Seattle Mariners – No. 82
- Pitcher
- Born: November 21, 1998 (age 27) Hialeah, Florida, U.S.
- Bats: RightThrows: Right

MLB debut
- May 3, 2026, for the Seattle Mariners

MLB statistics (through 2026 season)
- Win–loss record: 0–0
- Earned run average: 4.94
- Strikeouts: 13

Teams
- Seattle Mariners (2026–present);

= Nick Davila (baseball) =

American baseball player (born 1998)

Nicholas Davila (born November 21, 1998) is an American professional baseball pitcher for the Seattle Mariners of Major League Baseball (MLB). He made his MLB debut in 2026.

==Career==
===Amateur career===
Davila attended Charles W. Flanagan High School in Pembroke Pines, Florida. He then enrolled at Hillsborough Community College and played college baseball there for two years. Davila transferred to the University of South Florida to continue his college career with the South Florida Bulls.

===Detroit Tigers===
On July 7, 2020, Davila signed with the Detroit Tigers as an undrafted free agent after going unselected in the 2020 Major League Baseball draft. He did not appear in a game during the season due to the cancellation of the minor league season because of the COVID-19 pandemic.
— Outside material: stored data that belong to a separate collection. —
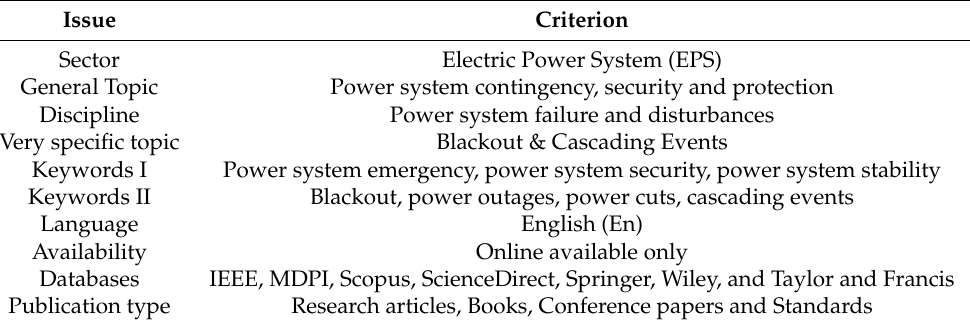
Table 1. Terms and searched databases used in the review methodology.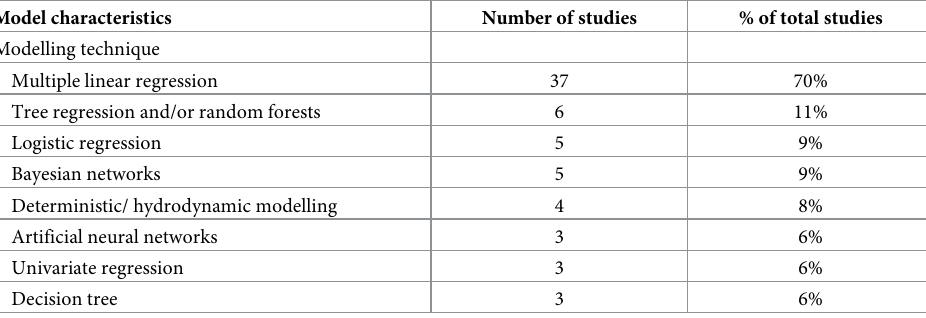
Table 2. Modelling techniques for creating the predictive models present in 53 relevant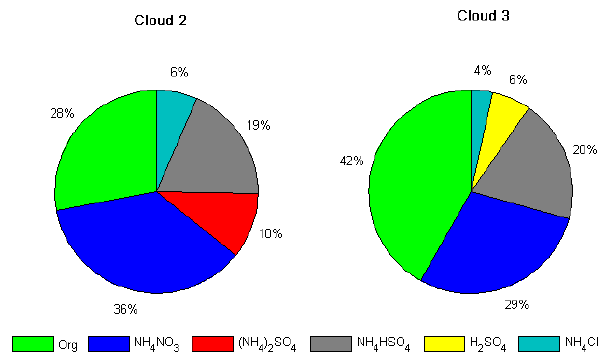
Figure 7. Sub-micrometer non-refractory average aerosol mass fractions for Clouds 2 and 3 based on an ion-pairing scheme (see text and Sect. S5) and measured from a high resolution time-of- flight aerosol mass spectrometer.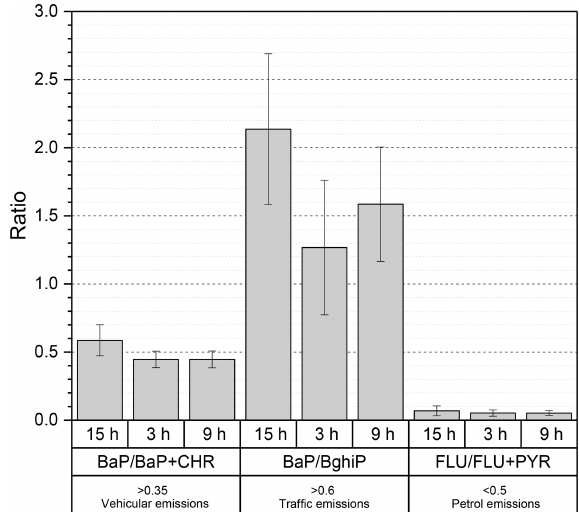
Figure 4. Column distribution of BaP / BaP + CHR, BaP / BghiP and FLU / FLU + PYR in the particulate phase for three different sampling periods. 3 and 9h represent samples collected during the day, and 15h represents samples at night. Error bars reflect standard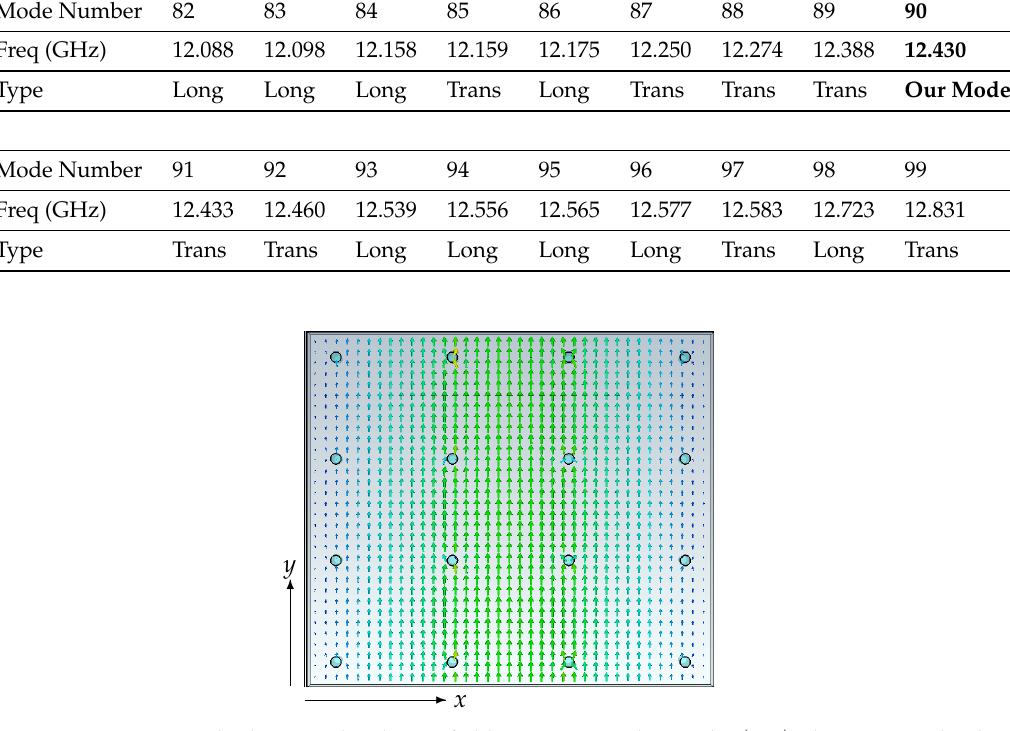
Figure 14. An example showing the electric field vectors on a slice in the ( x , y ) plane perpendicular to the wires. Most of the field modes near our desired longitudinal modes are of this transverse type, and should not be excited by a carefully designed (longitudinal) excitation field. The dimensions of the waveguide are the same as in Figure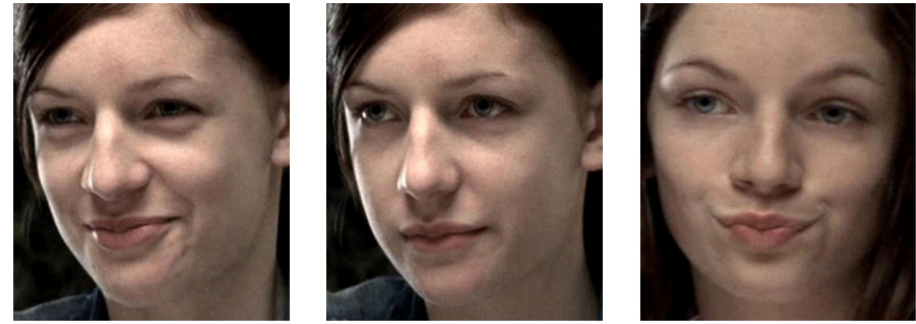
Figure 1. Sequence of events for an example trial of the films expression task.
Davila made his professional debut in 2021 with the Single-A Lakeland Flying Tigers, compiling a 6-8 record and 3.54 ERA with 99 strikeouts across 27 appearances (including 13 starts). He returned to Lakeland in 2022, accumulating a 3-5 record and 3.65 ERA with 53 strikeouts in 56 2/3 innings pitched across 22 games (18 starts). On March 9, 2023, Davila was released by the Tigers organization.

===Seattle Mariners===
On March 27, 2023, Davila signed a minor league contract with the Seattle Mariners organization. He would go on to split the season between the Single-A Modesto Nuts, High-A Everett AquaSox, and Triple-A Tacoma Rainiers. In 22 appearances (18 starts) for the three affiliates, Davila logged a cumulative 5-9 record and 4.51 ERA with 109 strikeouts across 117 2/3 innings pitched.

Davila spent the 2024 campaign with High-A Everett, posting a 3-3 record and 4.98 ERA with 28 strikeouts and two saves in 21 2/3 innings pitched across 13 appearances out of the bullpen. In 2025, Davila made 39 relief outings for the Double-A Arkansas Travelers, registering a 1–4 record and 3.55 ERA with 40 strikeouts and four saves across 50 2/3 innings of work.
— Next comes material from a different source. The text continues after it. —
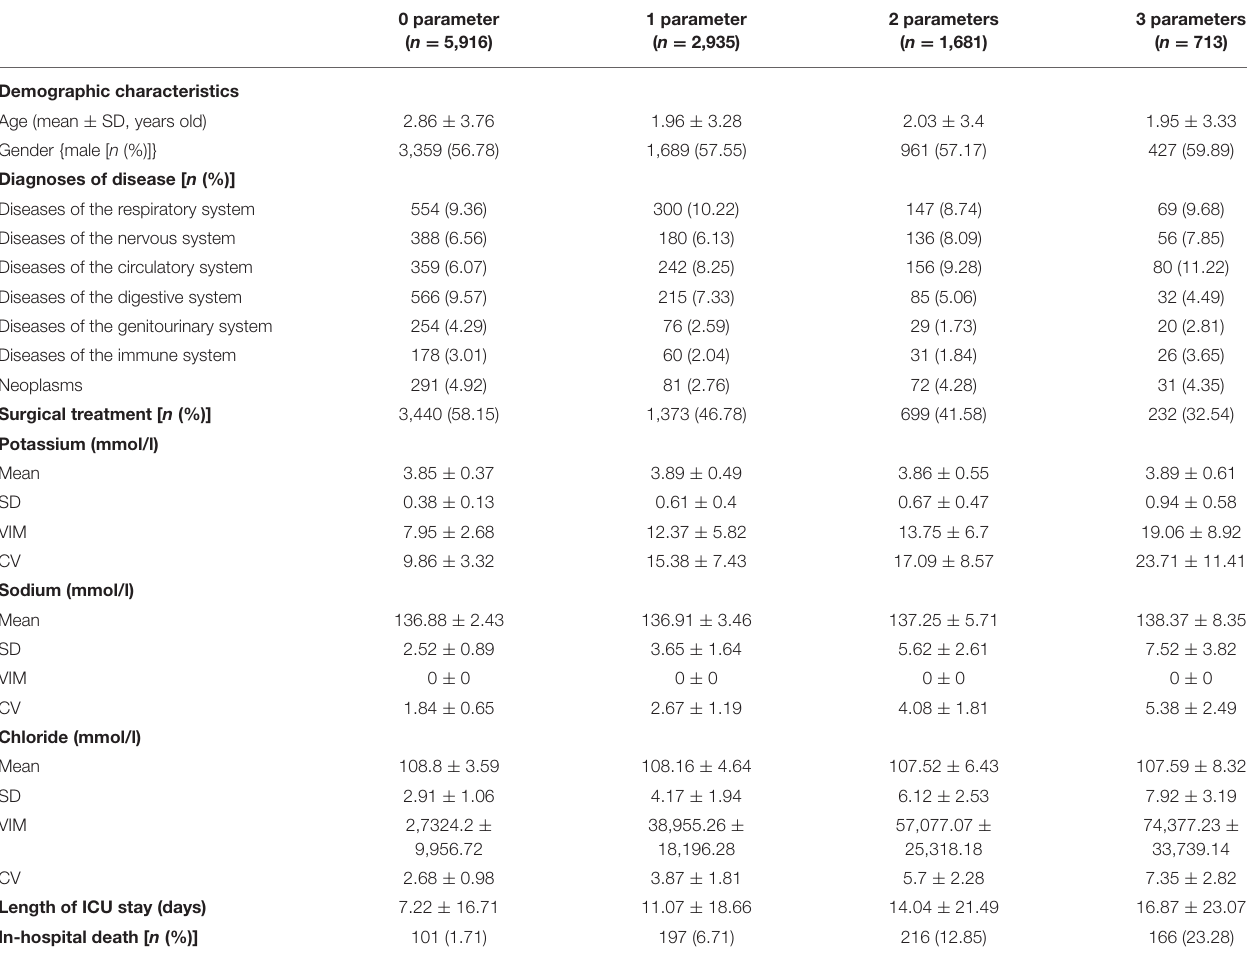
TABLE 1 | Characteristics of subjects according to number of parameters with high variability measured as coefficient of variation.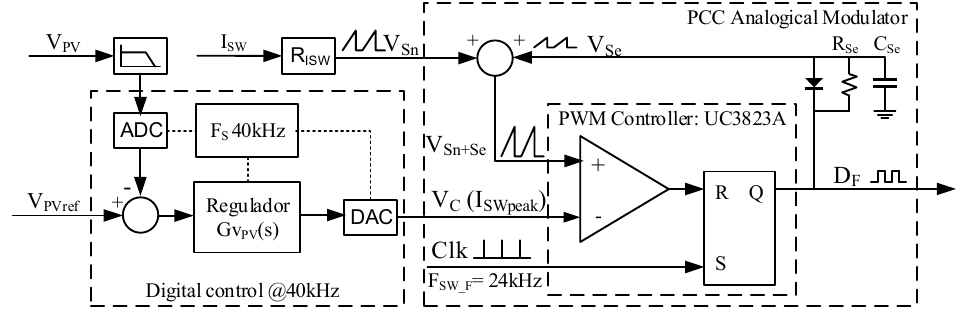
Figure 5. Flyback DC-DC PCC control scheme.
Davila was assigned to Double-A Arkansas to begin the 2026 campaign, where he recorded a 2.00 ERA with 10 strikeouts over his first eight appearances. On May 2, it was announced that Davila would be selected to the 40-man roster and promoted to the major leagues for the first time. Davila made his MLB debut the following day, pitching in the ninth inning against the Kansas City Royals. He was sent down at the end of May after throwing 7 1/3 scoreless innings. Davila returned to the majors in June, earning his first MLB save after pitching the 10th inning in a win over the Baltimore Orioles on June 9. He made 24 total appearances for Seattle during his rookie campaign, recording a 4.94 ERA with 13 strikeouts and one save across 27 1/3 innings pitched. On August 31, Davila was placed on the injured list due to a SC joint sprain in his right shoulder. He was transferred to the 60–day injured list on September 6, ending his season.